§ **AIM OF THE EXERCISE**:
Print the entries exactly; no image belongs in the copy.

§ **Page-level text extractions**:
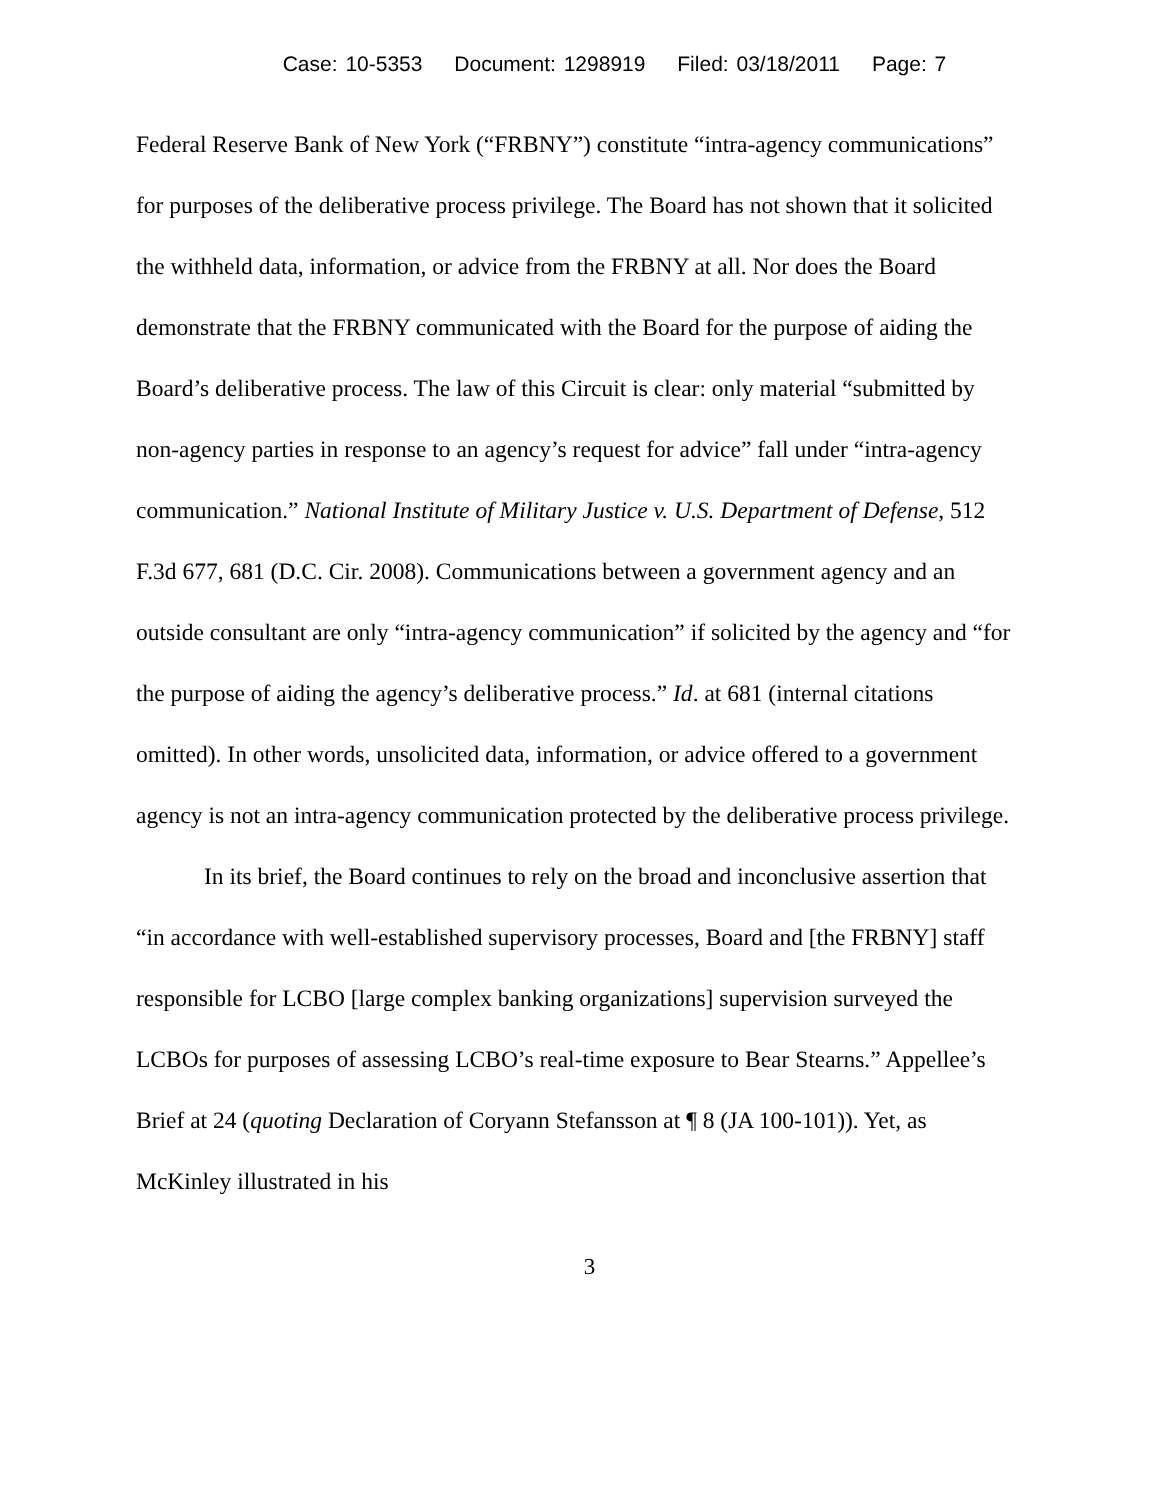Case: 10-5353 Document: 1298919 Filed: 03/18/2011 Page: 7
Federal Reserve Bank of New York (“FRBNY”) constitute “intra-agency communications” for purposes of the deliberative process privilege. The Board has not shown that it solicited the withheld data, information, or advice from the FRBNY at all. Nor does the Board demonstrate that the FRBNY communicated with the Board for the purpose of aiding the Board’s deliberative process. The law of this Circuit is clear: only material “submitted by non-agency parties in response to an agency’s request for advice” fall under “intra-agency communication.” National Institute of Military Justice v. U.S. Department of Defense, 512 F.3d 677, 681 (D.C. Cir. 2008). Communications between a government agency and an outside consultant are only “intra-agency communication” if solicited by the agency and “for the purpose of aiding the agency’s deliberative process.” Id. at 681 (internal citations omitted). In other words, unsolicited data, information, or advice offered to a government agency is not an intra-agency communication protected by the deliberative process privilege.
In its brief, the Board continues to rely on the broad and inconclusive assertion that “in accordance with well-established supervisory processes, Board and [the FRBNY] staff responsible for LCBO [large complex banking organizations] supervision surveyed the LCBOs for purposes of assessing LCBO’s real-time exposure to Bear Stearns.” Appellee’s Brief at 24 (quoting Declaration of Coryann Stefansson at ¶ 8 (JA 100-101)). Yet, as McKinley illustrated in his
3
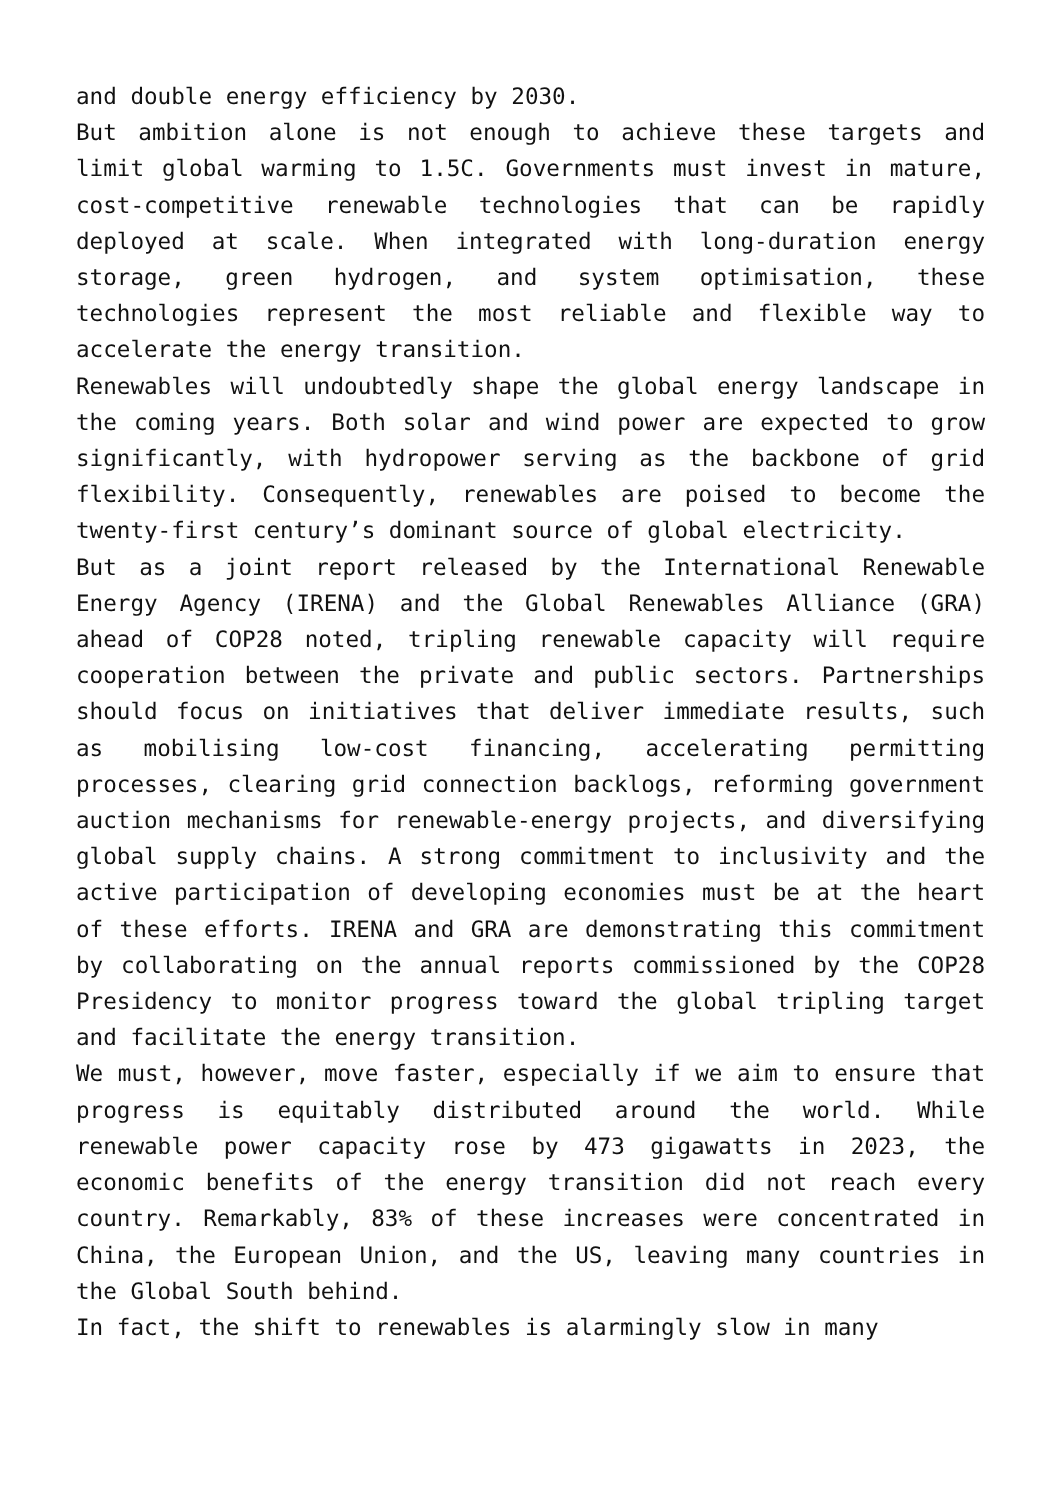and double energy efficiency by 2030.
But ambition alone is not enough to achieve these targets and limit global warming to 1.5C. Governments must invest in mature, cost-competitive renewable technologies that can be rapidly deployed at scale. When integrated with long-duration energy storage, green hydrogen, and system optimisation, these technologies represent the most reliable and flexible way to accelerate the energy transition.
Renewables will undoubtedly shape the global energy landscape in the coming years. Both solar and wind power are expected to grow significantly, with hydropower serving as the backbone of grid flexibility. Consequently, renewables are poised to become the twenty-first century’s dominant source of global electricity.
But as a joint report released by the International Renewable Energy Agency (IRENA) and the Global Renewables Alliance (GRA) ahead of COP28 noted, tripling renewable capacity will require cooperation between the private and public sectors. Partnerships should focus on initiatives that deliver immediate results, such as mobilising low-cost financing, accelerating permitting processes, clearing grid connection backlogs, reforming government auction mechanisms for renewable-energy projects, and diversifying global supply chains. A strong commitment to inclusivity and the active participation of developing economies must be at the heart of these efforts. IRENA and GRA are demonstrating this commitment by collaborating on the annual reports commissioned by the COP28 Presidency to monitor progress toward the global tripling target and facilitate the energy transition.
We must, however, move faster, especially if we aim to ensure that progress is equitably distributed around the world. While renewable power capacity rose by 473 gigawatts in 2023, the economic benefits of the energy transition did not reach every country. Remarkably, 83% of these increases were concentrated in China, the European Union, and the US, leaving many countries in the Global South behind.
In fact, the shift to renewables is alarmingly slow in many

§ **FINISHED TASK**:
Case: 10-5353 Document: 1298919 Filed: 03/18/2011 Page: 7
Federal Reserve Bank of New York (“FRBNY”) constitute “intra-agency communications” for purposes of the deliberative process privilege. The Board has not shown that it solicited the withheld data, information, or advice from the FRBNY at all. Nor does the Board demonstrate that the FRBNY communicated with the Board for the purpose of aiding the Board’s deliberative process. The law of this Circuit is clear: only material “submitted by non-agency parties in response to an agency’s request for advice” fall under “intra-agency communication.” National Institute of Military Justice v. U.S. Department of Defense, 512 F.3d 677, 681 (D.C. Cir. 2008). Communications between a government agency and an outside consultant are only “intra-agency communication” if solicited by the agency and “for the purpose of aiding the agency’s deliberative process.” Id. at 681 (internal citations omitted). In other words, unsolicited data, information, or advice offered to a government agency is not an intra-agency communication protected by the deliberative process privilege.
In its brief, the Board continues to rely on the broad and inconclusive assertion that “in accordance with well-established supervisory processes, Board and [the FRBNY] staff responsible for LCBO [large complex banking organizations] supervision surveyed the LCBOs for purposes of assessing LCBO’s real-time exposure to Bear Stearns.” Appellee’s Brief at 24 (quoting Declaration of Coryann Stefansson at ¶ 8 (JA 100-101)). Yet, as McKinley illustrated in his
3
and double energy efficiency by 2030.
But ambition alone is not enough to achieve these targets and limit global warming to 1.5C. Governments must invest in mature, cost-competitive renewable technologies that can be rapidly deployed at scale. When integrated with long-duration energy storage, green hydrogen, and system optimisation, these technologies represent the most reliable and flexible way to accelerate the energy transition.
Renewables will undoubtedly shape the global energy landscape in the coming years. Both solar and wind power are expected to grow significantly, with hydropower serving as the backbone of grid flexibility. Consequently, renewables are poised to become the twenty-first century’s dominant source of global electricity.
But as a joint report released by the International Renewable Energy Agency (IRENA) and the Global Renewables Alliance (GRA) ahead of COP28 noted, tripling renewable capacity will require cooperation between the private and public sectors. Partnerships should focus on initiatives that deliver immediate results, such as mobilising low-cost financing, accelerating permitting processes, clearing grid connection backlogs, reforming government auction mechanisms for renewable-energy projects, and diversifying global supply chains. A strong commitment to inclusivity and the active participation of developing economies must be at the heart of these efforts. IRENA and GRA are demonstrating this commitment by collaborating on the annual reports commissioned by the COP28 Presidency to monitor progress toward the global tripling target and facilitate the energy transition.
We must, however, move faster, especially if we aim to ensure that progress is equitably distributed around the world. While renewable power capacity rose by 473 gigawatts in 2023, the economic benefits of the energy transition did not reach every country. Remarkably, 83% of these increases were concentrated in China, the European Union, and the US, leaving many countries in the Global South behind.
In fact, the shift to renewables is alarmingly slow in many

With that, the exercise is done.